Segundo Andréa Marcellino, advogada voluntária do Observatório Social de Navegantes, “Nós temos leis fixadas pelo órgão ou entidade com circunscrição sobre a via que está atrelada a secretarias como a Fuman e Navetran, então é uma responsabilidade solidária que tem que ser respeitado o Código Brasileiro de Trânsito e a lei municipal que não vai contra o código, pelo contrário, porque toda lei que complementa a outra, mas que não esbarra com ela, que não é contra ela, é uma lei válida”.

Ataca vereador

Ainda em resposta a reportagem, Johnny Coelho disse não existir normativa. “Não existe lei sobre proibição em estacionamento em Navegantes. Inventaram esta balela na câmara o munam[SIC]”. Tal afirmação demonstra desconhecimento da legislação municipal, além de ser desrespeitosa com representante do Poder Legislativo, pois o munam, pelo que se pode constatar, trata-se do vereador Jassanan Ramos (PMDB), popularmente conhecido por Monan.

Liço Ricobom

O presidente da Câmara de Vereadores, Alício Jacob Ricobom Filho (PSD), também presidia o Legislativo quando o Código de Defesa Animal foi para votação, em 2016. Ele sabia, na ocasião, que o documento talvez não fosse o ideal, que pudesse passar por alguma melhora com emendas no futuro, porém achava importante discutir a matéria e aprová-la, já que estava empacada desde 2013. “Mais de 90% dela é boa”, disse o presidente.

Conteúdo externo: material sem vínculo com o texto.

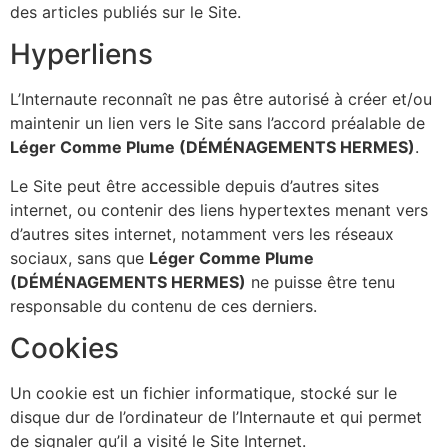
des articles publiés sur le Site.
Hyperliens
L’Internaute reconnaît ne pas être autorisé à créer et/ou
maintenir un lien vers le Site sans l’accord préalable de
Léger Comme Plume (DÉMÉNAGEMENTS HERMES)
.
Le Site peut être accessible depuis d’autres sites
internet, ou contenir des liens hypertextes menant vers
d’autres sites internet, notamment vers les réseaux
sociaux, sans que
Léger Comme Plume
(DÉMÉNAGEMENTS HERMES)
ne puisse être tenu
responsable du contenu de ces derniers.
Cookies
Un cookie est un fichier informatique, stocké sur le
disque dur de l’ordinateur de l’Internaute et qui permet
de signaler qu’il a visité le Site Internet.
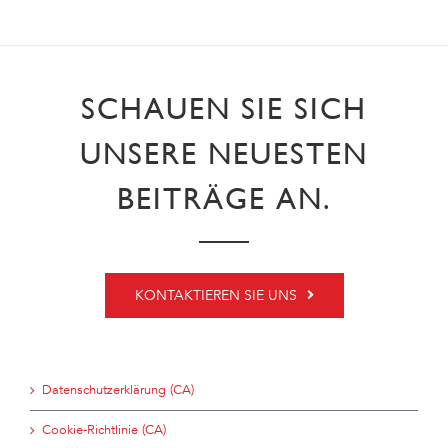
SCHAUEN SIE SICH
UNSERE NEUESTEN
BEITRÄGE AN.
KONTAKTIEREN SIE UNS
Datenschutzerklärung (CA)
Cookie-Richtlinie (CA)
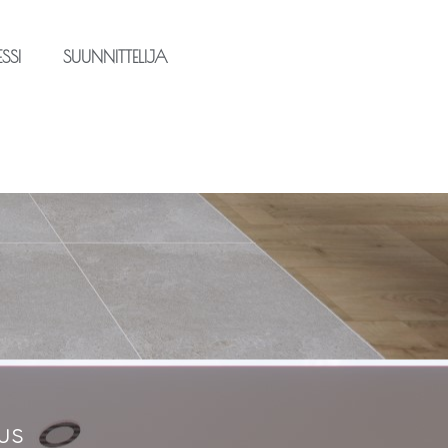
SSI
SUUNNITTELIJA
uus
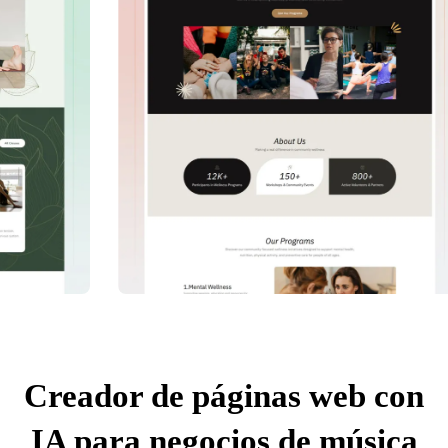
Creador de páginas web con
IA para negocios de música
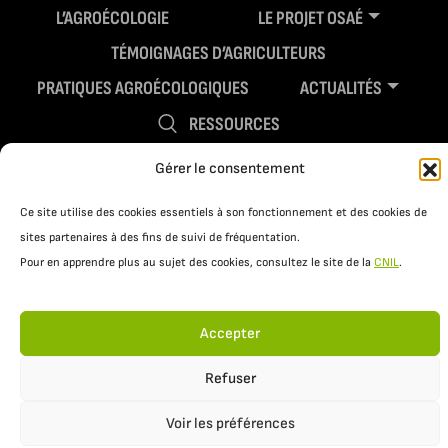
L’AGROÉCOLOGIE
LE PROJET OSAÉ
TÉMOIGNAGES D’AGRICULTEURS
PRATIQUES AGROÉCOLOGIQUES
ACTUALITÉS
RESSOURCES
Gérer le consentement
Ce site utilise des cookies essentiels à son fonctionnement et des cookies de
sites partenaires à des fins de suivi de fréquentation.
Pour en apprendre plus au sujet des cookies, consultez le site de la
CNIL
.
Accepter
Mentions légales
Politique de confidentialité
Refuser
Voir les préférences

Porém, Liço reconhece que o município não pôs nada em prática.

Não recorreram

O presidente do Legislativo disse ainda que no seu entendimento, se a prefeitura e demais órgãos, como Fuman e Navetran, acreditavam que havia inconstitucionalidade na legislação, eles deveriam ter entrado com alguma ação ou sugerido alguma emenda na mesma, o que nunca ocorreu.

Palavra da OAB

Para a presidente da subseção de Navegantes da Ordem dos Advogados do Brasil (OAB), Ana Elisa Manfrim, “lei se cumpre, não tem o que se discutir”, e caso o Executivo acredite que alguma dessas legislações são inconstitucionais, quem deve declará-las como tal é o Poder Judiciário, a exemplo do Ministério Público. Portanto, nenhum cidadão comum, prefeito ou secretário deve parar de cumprir alguma lei porque não concorda com ela ou acredita que ela esbarre em outras legislações, sejam municipais, estaduais ou federais.

Improbidade

De acordo com Andréa Marcellino, “cabe ao secretário cumprir a lei, até porque é uma lei proposta pelo Executivo e ele é um subordinado ao Executivo, ele não pode ser um insubordinado a lei municipal, ele não pode prevaricar, beneficiando alguém. Então temos aí uma situação grave de descumprimento da lei. Pode responder por improbidade administrativa”, explicou a advogada.